15 µl BAL fluid was mixed with an equal volume of Tris-Glycine SDS sample buffer (Invitrogen) and subjected to electrophoresis with 10% gelatin zymogram gels (Invitrogen). According to manufacturer’s instructions, the gels were renatured, incubated in a developing buffer for 24 h at 37°C, and stained with Simply Blue Safe Stain (Invitrogen). Pro and active forms of MMP2 and MMP9 were detected using protein molecular weight standards (Bio-Rad Laboratories) and MMP standards (EMD).

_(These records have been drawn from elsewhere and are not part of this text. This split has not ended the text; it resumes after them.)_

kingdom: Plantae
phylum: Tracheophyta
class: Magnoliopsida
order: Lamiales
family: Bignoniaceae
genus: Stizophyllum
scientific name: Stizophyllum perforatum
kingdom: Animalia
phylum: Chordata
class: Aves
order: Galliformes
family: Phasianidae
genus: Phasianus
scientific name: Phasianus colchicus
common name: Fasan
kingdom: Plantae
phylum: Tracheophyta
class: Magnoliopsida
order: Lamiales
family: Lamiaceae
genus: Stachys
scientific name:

Datasets were compared by a Mann Whitney test or one-way analysis of variance, as specified in the figure legends, using Prism software v5. Differences were considered significant (*) at P < 0.05.
Online supplemental material.
Fig. S1 demonstrates increased pulmonary inflammation and circulating neutrophilia in BLM-treated il10−/− mice, compared with BLM-treated WT mice. Fig. S2 shows that neither recombinant IL-10 nor anti–IL-10R blockade has a direct impact on Th17 cell generation in vitro. Fig. S3 corroborates other studies and demonstrates, using ifnγ−/− mice, that IFN-γ contributes to BLM-induced pulmonary inflammation and fibrosis. Fig. S4 shows that IL-17A is not required for S. mansoni egg–induced pulmonary inflammation and fibrosis.

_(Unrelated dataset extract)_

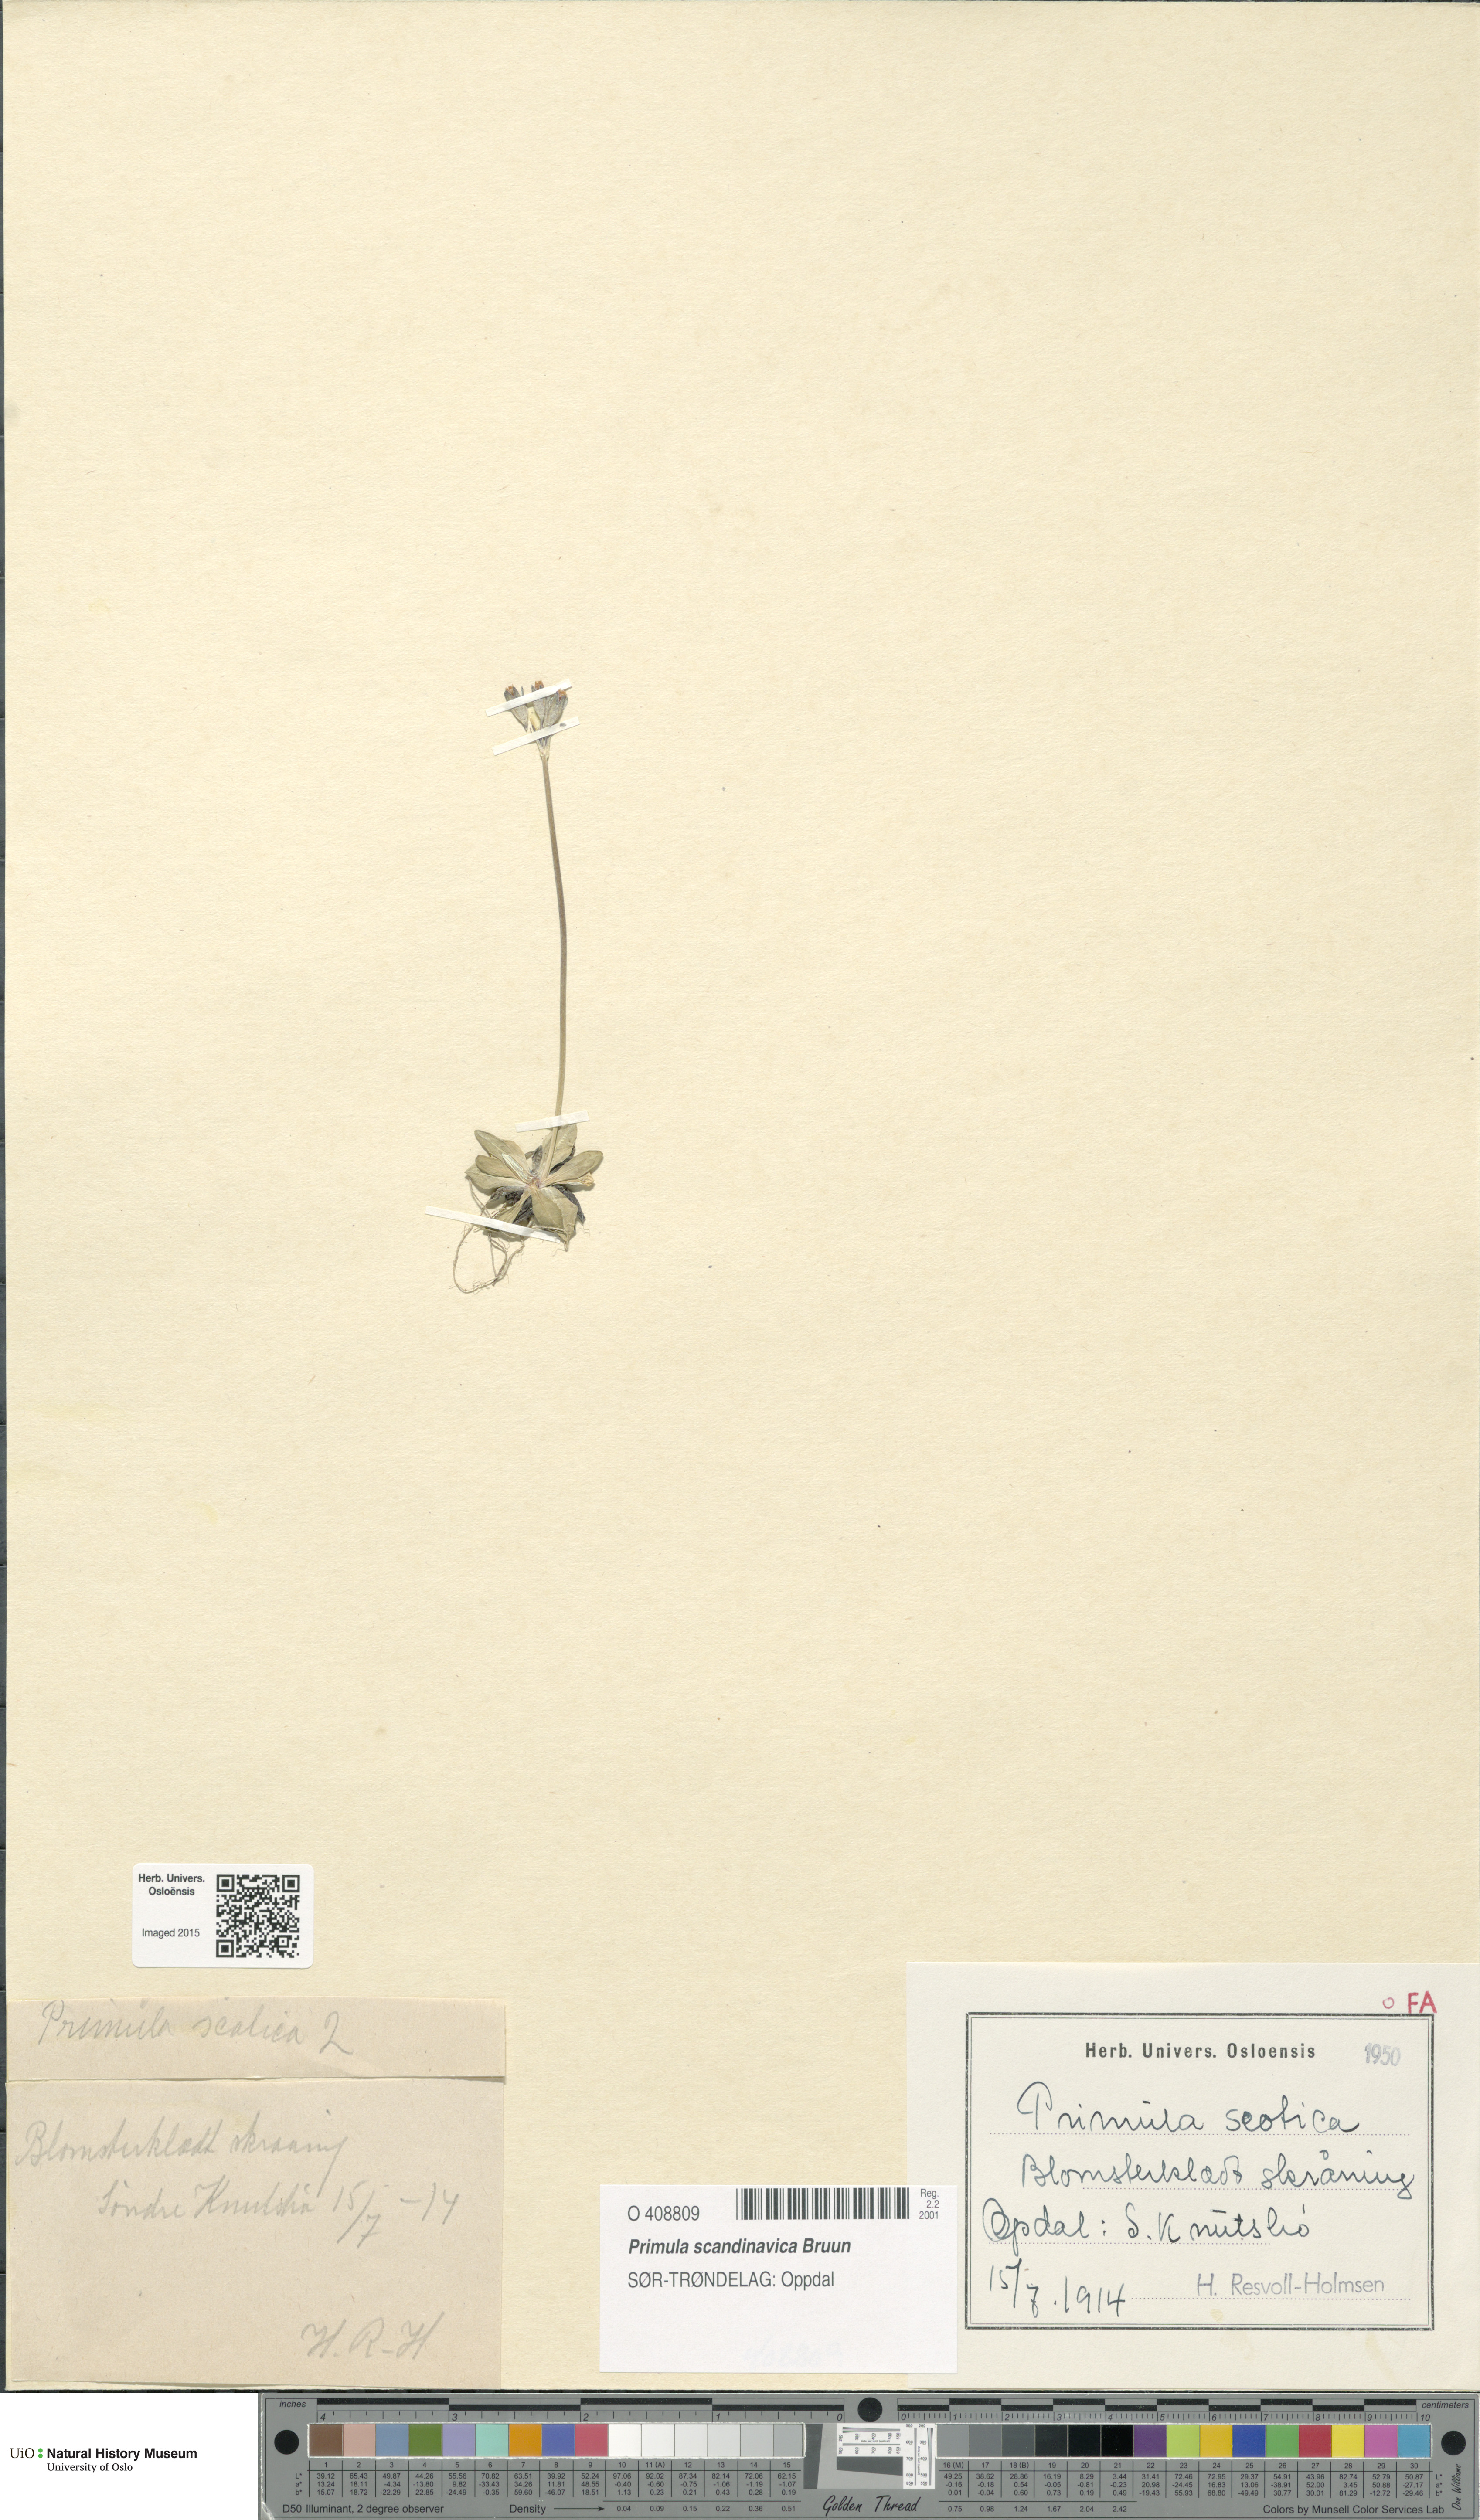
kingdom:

We are very grateful to the Intramural Research Program of the National Institutes of Health, National Institute of Allergy and Infectious Disease, and National Human Genome Research Institute, who supported this research.

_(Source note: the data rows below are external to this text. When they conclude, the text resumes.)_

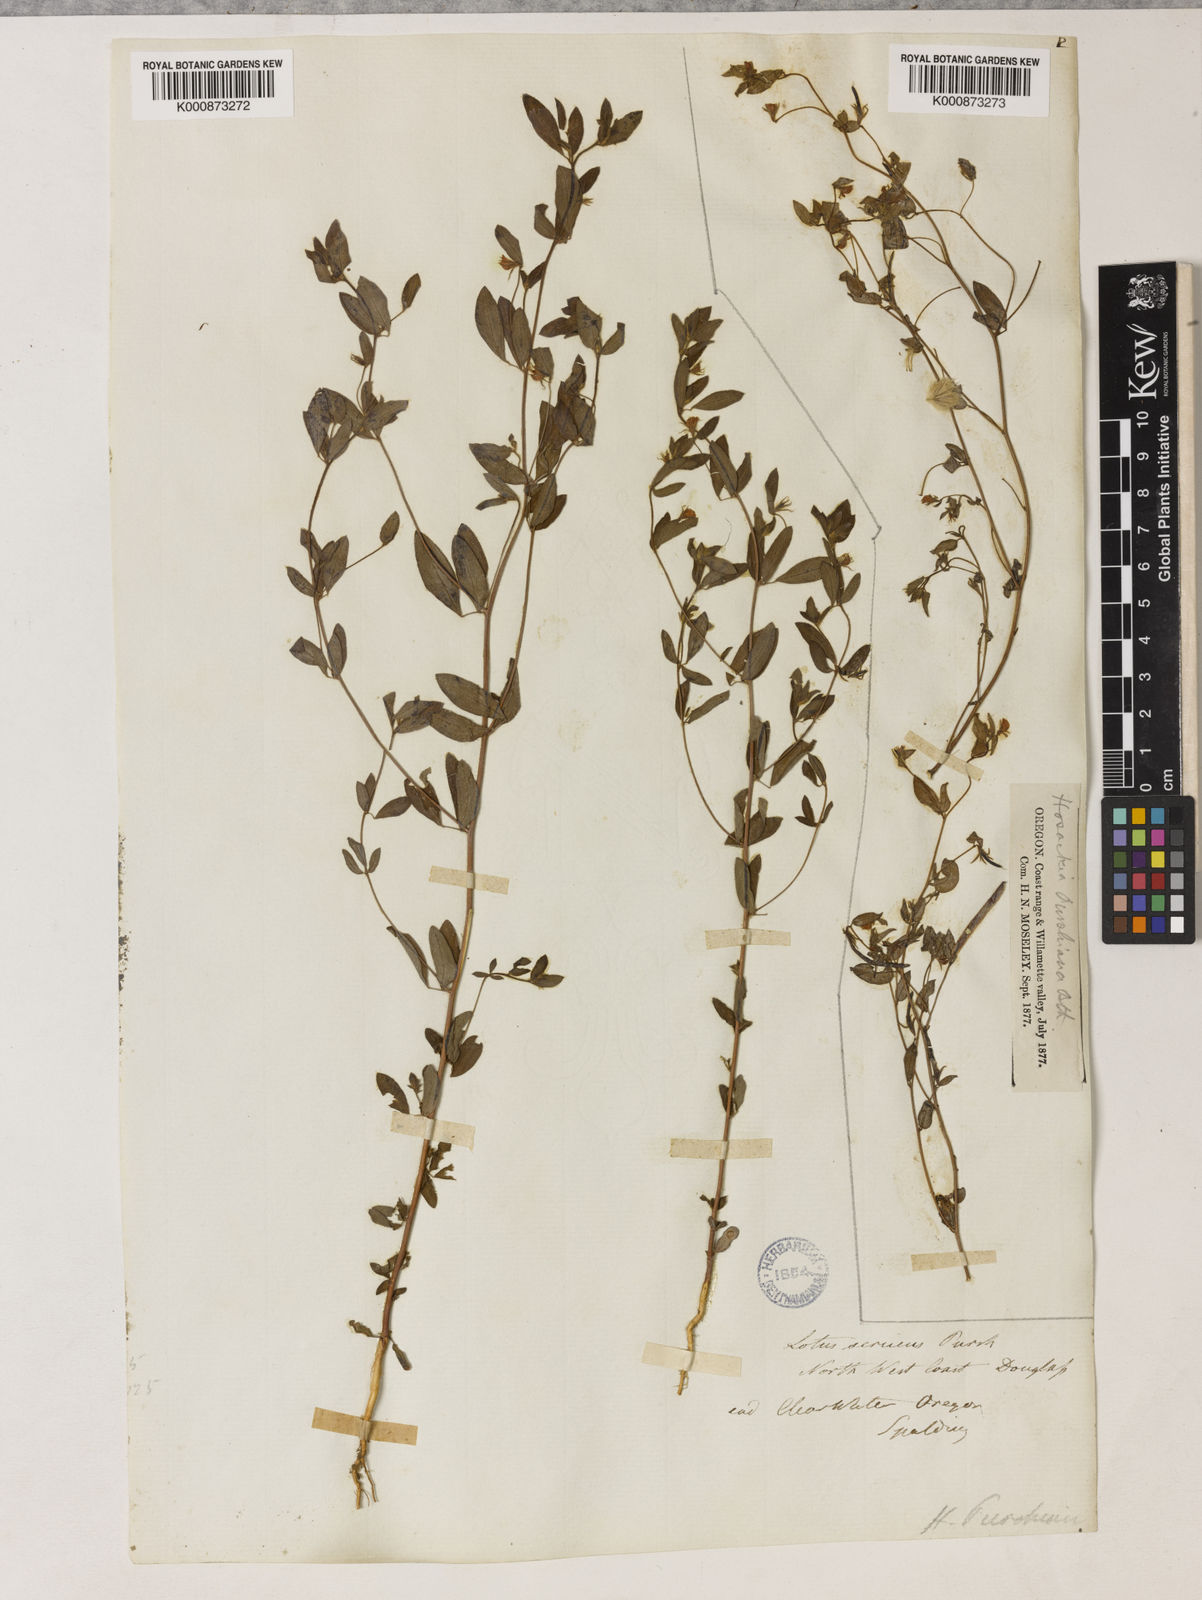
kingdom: Plantae
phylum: Tracheophyta
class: Magnoliopsida
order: Fabales
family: Fabaceae
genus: Collaea
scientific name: Collaea speciosa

The authors acknowledge the meticulous care of animals used in this study by Nicole Relerford, Joy McFarlane, Jose Encarnacion, Lauren Donato, and SoBran staff. We thank Sandra D. White, Robert W. Thompson, and clinical center staff for additional animal care, technical assistance, and CBC processing. We also thank Drs. Margaret Karow, Andrew J. Murphy, David M. Valenzuela, and George D. Yancopoulos (Regeneron Pharmaceuticals, Inc.) for providing breeding pairs of il17–/– mice. We also thank Amy Klion, Luke Barron, Katrin Mayer, Margaret Mentink-Kane, and Kevin Shenderov for helpful and constructive discussion.
The authors have no competing financial interests.